> **DIRECTION**: Write the next part of the passage on comparing treatment and control groups, beginning after its final sentence.

So do we really do that? Just assume that treatment and control are the same? No, of course not. Instead, we try to find particular comparisons of treatment and control that are the same.
This could be by finding a subset of the control group that really does seem like it should be the same on average for all of the Stuff, measured or not. For example, say you’re interested in the effect of receiving community-support funds from the government on the level of upward mobility in a community. Clearly, the communities that receive the funds are different from those that don’t, so we wouldn’t want to just compare treatment and control.
But perhaps we could make a case that among the communities that applied for funding, the communities that got funding are very similar to the ones that didn’t, with funding awards being semi-random. That’s not quite as good as actual randomization, but it’s certainly a start, and likely controls for a lot of variables we couldn’t measure, like “need for community funding.”177 For a standard method that takes this sort of approach, see Chapter 20 on regression discontinuity.
Another way we could make particular comparisons is by comparing treatment and control not on average, but rather just within certain parts of the variation. For example, rather than asking whether the treatment outcome average is different from the control outcome average (a comparison for which all of those variables on back doors are very much still active), we can ask whether changes over time in the treatment outcome average are different from changes over time in the control outcome average.

> **DATA**:
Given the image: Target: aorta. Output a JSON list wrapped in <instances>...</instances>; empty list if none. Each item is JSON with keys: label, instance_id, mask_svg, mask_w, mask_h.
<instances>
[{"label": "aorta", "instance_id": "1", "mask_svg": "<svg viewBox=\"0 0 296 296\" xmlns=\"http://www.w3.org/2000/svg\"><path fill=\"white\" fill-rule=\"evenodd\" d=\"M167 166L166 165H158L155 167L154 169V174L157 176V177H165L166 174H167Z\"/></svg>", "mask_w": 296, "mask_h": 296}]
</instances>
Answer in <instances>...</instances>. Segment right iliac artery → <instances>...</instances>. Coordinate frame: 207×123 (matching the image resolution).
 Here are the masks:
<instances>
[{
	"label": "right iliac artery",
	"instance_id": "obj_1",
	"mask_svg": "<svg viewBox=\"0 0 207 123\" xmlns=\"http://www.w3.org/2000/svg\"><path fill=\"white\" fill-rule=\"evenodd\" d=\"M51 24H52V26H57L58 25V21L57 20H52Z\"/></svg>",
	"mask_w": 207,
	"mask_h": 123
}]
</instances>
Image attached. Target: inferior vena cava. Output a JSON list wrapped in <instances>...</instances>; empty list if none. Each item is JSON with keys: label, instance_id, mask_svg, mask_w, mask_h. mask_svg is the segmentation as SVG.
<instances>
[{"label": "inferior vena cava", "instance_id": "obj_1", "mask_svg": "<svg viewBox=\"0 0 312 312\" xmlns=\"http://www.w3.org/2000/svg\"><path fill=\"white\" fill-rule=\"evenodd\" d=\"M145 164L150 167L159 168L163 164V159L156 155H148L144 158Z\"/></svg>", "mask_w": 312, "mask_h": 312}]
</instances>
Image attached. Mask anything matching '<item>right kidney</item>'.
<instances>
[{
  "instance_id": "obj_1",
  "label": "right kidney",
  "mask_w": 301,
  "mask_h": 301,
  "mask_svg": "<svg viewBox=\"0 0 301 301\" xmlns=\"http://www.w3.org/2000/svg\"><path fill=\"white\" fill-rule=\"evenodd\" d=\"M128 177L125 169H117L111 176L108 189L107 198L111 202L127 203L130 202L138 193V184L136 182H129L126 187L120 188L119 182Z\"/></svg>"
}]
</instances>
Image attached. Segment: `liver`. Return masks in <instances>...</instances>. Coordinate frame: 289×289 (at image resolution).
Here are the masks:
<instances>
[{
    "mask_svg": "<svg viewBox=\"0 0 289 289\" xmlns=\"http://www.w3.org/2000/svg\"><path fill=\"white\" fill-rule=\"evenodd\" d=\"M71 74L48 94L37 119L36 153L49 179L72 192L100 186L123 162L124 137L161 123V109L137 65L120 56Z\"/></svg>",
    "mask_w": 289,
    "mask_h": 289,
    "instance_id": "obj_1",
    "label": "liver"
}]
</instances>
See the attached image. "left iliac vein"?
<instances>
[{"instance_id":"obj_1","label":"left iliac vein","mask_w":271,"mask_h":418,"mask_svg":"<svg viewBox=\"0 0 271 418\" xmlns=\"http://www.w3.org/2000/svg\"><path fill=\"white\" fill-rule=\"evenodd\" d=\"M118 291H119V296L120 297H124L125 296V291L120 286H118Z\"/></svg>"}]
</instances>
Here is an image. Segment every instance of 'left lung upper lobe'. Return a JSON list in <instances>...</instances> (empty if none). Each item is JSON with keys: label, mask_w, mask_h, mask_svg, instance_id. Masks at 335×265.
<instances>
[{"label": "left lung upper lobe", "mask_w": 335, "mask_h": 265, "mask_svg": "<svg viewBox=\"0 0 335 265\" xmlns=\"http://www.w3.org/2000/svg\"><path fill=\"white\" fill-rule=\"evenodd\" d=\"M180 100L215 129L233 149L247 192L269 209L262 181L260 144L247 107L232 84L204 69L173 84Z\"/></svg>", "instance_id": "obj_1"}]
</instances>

> **RESPONSE TO THIS TASK**:
By looking at changes over time in the outcome, instead of the absolute level, we make the treatment/control comparison a lot more plausible, since we don’t need the treatment and control groups to be the same on average for all the Stuff. We just need the change over time of that Stuff to be the same on average.178 For a standard method that takes this sort of approach, see Chapter 18 on difference-in-differences. There are many other ways that we can knock out a lot of the variation in the Stuff, and rely on much narrower assumptions about what the treatment and control are comparable on.
So there are some saving graces available to us that we can use to identify an effect, even if we’re doubtful of our ability to truly map out the data generating process, or to ever figure out and measure the full set of necessary controls.
Each of these alternate approaches rely on their own sets of assumptions. And the whole idea here is that we didn’t want to have to make a bunch of strong assumptions about the data generating process! It sort of seems like, instead of having the principled ignorance to admit what we don’t know, we’ve just traded one set of assumptions for another.179 This is unfair, but I am enjoying myself, so deal with it.
Thankfully, the researcher has yet another set of tools at their disposal that they can rely on to figure out whether their assumptions (which, if you remember from way way back at the beginning of the book, we have to have assumptions to identify anything) have indeed led them astray.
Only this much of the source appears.